(Study text)
In other instances, dead galaxies contain plenty of gas, but some factor prevents them from forming stellar nurseries. The likely culprit? The supermassive black holes occupying galactic cores. Material flowing toward (or falling into) black holes puts off energy, heating and agitating surrounding gases. Like over-stirred Jell-O left on the stove, they never “set” into stellar embryos.

Supermassive black holes also play a role in the death of colliding galaxies. They devour whatever gases survive the supernova blowout, and in the process emit high-speed plasma jets that blast away remaining gases.

These are recent discoveries, made possible in the past two decades by improved ground and space-based instruments such as NASA’s Chandra X-ray Observatory and Galaxy Evolution Explorer, and the European Space Agency’s Herschel Space Observatory.

Not long ago, astronomers viewed galaxies as standalone structures that followed a straightforward life cycle from star-spawning youth to gas-poor old age and rarely collided. We now know that galaxies began dying fairly early in the history of the universe, and that central supermassive black holes and galactic collisions play key roles in galactic evolution.

(Required tasks)
(a) In the passage on dead galaxies, what do supermassive black holes emit as they devour the gases that survive a supernova blowout?
(b) Write the next paragraph of the passage on dead galaxies, beginning after its final sentence.

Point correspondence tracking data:
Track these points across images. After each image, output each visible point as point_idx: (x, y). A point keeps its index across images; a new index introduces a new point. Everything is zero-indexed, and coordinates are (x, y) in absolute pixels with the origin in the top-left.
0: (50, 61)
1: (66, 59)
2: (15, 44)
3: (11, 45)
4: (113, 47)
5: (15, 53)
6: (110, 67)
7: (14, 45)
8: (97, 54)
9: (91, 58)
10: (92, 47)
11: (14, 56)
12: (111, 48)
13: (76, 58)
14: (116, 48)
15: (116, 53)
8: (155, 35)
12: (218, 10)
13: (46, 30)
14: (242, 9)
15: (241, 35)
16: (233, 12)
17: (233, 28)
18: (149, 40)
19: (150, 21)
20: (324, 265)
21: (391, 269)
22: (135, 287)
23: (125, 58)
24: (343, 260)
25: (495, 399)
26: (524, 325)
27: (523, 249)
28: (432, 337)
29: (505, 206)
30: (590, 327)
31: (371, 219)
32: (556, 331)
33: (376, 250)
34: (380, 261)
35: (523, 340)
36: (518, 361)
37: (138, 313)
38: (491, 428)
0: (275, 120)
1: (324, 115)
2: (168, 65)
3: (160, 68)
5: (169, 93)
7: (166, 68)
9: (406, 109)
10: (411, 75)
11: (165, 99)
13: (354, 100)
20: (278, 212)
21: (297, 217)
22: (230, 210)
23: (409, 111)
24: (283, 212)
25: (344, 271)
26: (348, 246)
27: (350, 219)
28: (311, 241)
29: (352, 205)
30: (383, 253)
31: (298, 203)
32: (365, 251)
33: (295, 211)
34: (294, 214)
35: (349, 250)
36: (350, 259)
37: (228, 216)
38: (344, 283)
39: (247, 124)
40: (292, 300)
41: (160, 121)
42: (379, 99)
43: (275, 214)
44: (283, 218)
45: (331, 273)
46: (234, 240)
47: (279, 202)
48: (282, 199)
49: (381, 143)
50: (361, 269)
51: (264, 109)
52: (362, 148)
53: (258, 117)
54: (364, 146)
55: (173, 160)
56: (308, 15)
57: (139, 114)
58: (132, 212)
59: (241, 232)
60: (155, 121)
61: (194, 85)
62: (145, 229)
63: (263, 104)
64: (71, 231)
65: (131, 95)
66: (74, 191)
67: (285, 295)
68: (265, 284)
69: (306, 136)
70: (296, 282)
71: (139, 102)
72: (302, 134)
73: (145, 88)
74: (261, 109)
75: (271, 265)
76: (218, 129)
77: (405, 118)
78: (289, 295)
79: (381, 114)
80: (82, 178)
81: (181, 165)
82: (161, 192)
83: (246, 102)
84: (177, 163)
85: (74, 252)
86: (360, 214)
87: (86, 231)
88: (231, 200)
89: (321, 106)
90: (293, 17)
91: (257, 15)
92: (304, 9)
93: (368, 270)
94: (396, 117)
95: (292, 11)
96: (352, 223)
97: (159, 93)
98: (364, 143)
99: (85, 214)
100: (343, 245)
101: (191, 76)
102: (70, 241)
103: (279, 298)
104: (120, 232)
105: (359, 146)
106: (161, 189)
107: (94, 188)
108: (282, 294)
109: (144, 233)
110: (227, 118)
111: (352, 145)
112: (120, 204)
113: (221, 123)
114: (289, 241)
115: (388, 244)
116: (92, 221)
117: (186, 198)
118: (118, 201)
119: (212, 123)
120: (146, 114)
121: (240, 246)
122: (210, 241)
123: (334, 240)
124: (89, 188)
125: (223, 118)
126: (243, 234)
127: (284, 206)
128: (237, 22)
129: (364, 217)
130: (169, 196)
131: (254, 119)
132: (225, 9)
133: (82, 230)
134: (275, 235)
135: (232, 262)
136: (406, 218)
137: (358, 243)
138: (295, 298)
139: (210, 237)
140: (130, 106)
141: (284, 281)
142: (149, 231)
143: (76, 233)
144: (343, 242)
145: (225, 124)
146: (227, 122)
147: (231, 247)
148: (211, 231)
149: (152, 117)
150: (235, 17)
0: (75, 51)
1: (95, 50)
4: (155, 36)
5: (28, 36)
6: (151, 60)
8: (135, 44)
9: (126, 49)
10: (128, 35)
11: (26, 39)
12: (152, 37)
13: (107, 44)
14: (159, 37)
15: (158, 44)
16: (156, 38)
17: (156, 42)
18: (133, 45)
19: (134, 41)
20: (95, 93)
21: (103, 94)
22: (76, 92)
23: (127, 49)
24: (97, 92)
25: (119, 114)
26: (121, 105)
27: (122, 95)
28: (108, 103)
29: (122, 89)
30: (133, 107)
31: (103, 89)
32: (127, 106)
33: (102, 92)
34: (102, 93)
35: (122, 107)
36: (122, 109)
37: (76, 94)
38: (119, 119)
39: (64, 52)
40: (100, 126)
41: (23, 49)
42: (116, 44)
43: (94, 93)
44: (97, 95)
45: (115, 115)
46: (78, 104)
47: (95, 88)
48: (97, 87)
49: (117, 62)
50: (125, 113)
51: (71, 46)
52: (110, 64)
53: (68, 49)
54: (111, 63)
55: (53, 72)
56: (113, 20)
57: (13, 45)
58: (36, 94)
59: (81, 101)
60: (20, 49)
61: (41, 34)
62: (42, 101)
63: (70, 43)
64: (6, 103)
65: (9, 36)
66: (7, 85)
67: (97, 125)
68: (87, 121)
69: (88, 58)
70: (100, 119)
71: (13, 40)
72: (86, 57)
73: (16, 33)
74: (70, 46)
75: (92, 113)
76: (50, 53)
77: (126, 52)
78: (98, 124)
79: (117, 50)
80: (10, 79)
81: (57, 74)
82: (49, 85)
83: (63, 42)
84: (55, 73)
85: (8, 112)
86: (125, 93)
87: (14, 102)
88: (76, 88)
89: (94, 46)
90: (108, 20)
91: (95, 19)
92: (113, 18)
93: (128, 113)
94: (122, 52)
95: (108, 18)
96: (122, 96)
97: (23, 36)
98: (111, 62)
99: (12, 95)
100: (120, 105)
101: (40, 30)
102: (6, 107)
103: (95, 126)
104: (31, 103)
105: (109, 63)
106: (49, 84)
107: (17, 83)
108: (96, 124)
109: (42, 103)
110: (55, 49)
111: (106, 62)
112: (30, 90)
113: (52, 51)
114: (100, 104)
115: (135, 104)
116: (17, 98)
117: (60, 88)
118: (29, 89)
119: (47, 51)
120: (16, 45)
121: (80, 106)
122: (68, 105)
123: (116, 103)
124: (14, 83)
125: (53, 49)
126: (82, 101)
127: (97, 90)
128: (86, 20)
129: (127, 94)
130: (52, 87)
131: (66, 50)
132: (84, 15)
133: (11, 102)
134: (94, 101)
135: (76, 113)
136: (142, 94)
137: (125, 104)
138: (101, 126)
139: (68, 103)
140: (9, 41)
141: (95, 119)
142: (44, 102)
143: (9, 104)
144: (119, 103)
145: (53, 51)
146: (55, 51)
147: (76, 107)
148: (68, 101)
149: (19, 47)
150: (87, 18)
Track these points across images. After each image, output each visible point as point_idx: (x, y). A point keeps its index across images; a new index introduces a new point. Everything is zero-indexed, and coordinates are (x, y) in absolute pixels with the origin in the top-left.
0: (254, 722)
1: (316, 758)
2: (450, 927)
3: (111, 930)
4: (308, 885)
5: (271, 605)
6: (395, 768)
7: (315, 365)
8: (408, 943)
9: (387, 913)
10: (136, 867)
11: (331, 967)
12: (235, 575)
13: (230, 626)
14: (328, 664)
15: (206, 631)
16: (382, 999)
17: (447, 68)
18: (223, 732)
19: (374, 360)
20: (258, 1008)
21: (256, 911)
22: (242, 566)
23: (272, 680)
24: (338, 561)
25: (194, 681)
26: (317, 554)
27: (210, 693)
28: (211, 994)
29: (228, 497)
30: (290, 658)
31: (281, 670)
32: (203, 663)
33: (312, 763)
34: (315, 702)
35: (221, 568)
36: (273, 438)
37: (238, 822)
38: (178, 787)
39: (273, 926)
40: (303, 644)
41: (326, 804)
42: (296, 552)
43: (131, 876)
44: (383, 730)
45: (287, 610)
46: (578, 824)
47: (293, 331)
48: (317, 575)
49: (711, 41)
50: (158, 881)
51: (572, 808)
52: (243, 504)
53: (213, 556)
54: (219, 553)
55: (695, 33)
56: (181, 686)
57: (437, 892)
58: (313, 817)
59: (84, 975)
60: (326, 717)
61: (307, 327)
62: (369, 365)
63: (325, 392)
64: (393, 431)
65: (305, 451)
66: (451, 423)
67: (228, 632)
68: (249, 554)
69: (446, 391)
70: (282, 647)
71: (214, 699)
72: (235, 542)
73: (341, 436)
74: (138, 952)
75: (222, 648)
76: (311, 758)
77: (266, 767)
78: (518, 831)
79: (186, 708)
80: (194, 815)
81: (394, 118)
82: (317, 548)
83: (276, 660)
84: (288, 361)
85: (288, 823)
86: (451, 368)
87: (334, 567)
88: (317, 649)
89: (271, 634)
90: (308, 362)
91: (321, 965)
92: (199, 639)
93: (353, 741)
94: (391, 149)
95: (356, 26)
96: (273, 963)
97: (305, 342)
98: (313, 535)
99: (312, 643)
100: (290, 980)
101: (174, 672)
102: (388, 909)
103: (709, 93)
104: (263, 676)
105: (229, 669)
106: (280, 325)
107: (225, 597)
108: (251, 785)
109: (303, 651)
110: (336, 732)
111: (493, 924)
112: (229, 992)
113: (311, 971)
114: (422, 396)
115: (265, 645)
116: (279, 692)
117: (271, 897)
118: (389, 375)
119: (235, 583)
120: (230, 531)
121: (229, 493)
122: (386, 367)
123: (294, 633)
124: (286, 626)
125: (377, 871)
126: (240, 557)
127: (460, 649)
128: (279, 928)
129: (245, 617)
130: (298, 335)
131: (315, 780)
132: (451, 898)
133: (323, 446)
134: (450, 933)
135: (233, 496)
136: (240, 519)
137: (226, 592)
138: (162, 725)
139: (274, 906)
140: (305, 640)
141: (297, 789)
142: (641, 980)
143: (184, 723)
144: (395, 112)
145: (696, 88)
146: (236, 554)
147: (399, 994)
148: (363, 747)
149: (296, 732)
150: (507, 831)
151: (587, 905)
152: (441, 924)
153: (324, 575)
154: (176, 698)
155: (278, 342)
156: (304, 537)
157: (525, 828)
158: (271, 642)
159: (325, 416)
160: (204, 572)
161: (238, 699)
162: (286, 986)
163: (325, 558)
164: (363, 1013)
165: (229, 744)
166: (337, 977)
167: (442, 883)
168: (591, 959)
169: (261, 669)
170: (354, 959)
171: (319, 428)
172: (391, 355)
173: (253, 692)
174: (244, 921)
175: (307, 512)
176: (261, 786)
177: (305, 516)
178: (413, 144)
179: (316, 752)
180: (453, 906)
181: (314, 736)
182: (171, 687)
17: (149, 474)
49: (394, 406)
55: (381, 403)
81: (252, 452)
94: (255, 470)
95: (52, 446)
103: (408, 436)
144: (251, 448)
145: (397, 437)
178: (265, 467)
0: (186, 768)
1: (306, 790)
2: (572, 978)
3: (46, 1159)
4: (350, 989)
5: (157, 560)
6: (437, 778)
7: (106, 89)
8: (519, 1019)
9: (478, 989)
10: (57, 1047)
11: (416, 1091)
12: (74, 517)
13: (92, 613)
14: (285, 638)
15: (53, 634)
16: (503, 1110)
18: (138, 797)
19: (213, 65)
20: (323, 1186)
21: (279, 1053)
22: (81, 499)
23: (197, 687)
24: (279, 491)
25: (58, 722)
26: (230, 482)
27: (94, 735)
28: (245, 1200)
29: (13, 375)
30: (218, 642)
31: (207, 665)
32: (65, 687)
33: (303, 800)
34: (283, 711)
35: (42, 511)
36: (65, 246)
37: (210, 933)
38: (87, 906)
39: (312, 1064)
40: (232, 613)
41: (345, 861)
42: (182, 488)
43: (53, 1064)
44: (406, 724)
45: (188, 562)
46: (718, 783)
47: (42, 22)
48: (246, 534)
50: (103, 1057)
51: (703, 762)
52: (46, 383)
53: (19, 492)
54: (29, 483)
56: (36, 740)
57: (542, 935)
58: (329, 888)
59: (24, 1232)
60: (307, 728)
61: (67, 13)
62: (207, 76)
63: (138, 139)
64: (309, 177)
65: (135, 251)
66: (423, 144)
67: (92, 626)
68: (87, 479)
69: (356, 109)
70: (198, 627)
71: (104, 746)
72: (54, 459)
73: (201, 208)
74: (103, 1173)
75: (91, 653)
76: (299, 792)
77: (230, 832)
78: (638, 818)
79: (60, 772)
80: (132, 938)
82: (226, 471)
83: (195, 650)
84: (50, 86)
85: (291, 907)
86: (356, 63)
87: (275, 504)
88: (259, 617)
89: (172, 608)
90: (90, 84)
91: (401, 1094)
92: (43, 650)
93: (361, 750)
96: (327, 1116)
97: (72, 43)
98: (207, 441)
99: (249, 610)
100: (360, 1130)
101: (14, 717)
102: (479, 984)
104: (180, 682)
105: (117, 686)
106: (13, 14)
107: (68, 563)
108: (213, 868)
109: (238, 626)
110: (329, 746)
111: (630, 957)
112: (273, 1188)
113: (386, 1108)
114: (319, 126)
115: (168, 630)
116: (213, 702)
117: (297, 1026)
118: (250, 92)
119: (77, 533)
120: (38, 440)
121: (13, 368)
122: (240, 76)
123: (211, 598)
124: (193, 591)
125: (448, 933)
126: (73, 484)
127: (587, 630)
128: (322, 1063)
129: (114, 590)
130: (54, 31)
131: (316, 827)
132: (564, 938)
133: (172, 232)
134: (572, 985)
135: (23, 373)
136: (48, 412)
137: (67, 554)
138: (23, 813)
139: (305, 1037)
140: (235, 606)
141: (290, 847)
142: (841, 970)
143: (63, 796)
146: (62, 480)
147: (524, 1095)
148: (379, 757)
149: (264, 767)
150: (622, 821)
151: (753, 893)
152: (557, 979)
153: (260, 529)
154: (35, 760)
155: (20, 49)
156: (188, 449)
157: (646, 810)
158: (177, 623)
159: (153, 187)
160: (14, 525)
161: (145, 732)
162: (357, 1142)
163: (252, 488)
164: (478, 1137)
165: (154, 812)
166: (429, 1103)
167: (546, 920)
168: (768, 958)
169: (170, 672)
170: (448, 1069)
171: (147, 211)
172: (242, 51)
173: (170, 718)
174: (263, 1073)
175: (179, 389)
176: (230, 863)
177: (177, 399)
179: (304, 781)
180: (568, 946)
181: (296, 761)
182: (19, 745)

(Task-by-task answers)
(a) They emit high-speed plasma jets that blast away the remaining gases.

(b)
But many questions remain. What is dark matter? And if, as current models suggest, the universe should be teeming with very small halos of it, then where are all the tiny galaxies?

“For example, the Milky Way should be surrounded by hundreds of small, invisible dark matter halos, but we have so far only detected less than 50 galaxies,” says Yozin.

“Either there are not as many dark halos as our theory predicts, or star formation is hugely inefficient or easily suppressed within very low mass halos.”

NOW THAT’S COOL

Some galaxies are more like zombies — they have young stars but can’t make more (they’re already dead — they just don’t know it). Our nearest neighbor, Andromeda, might be one of them.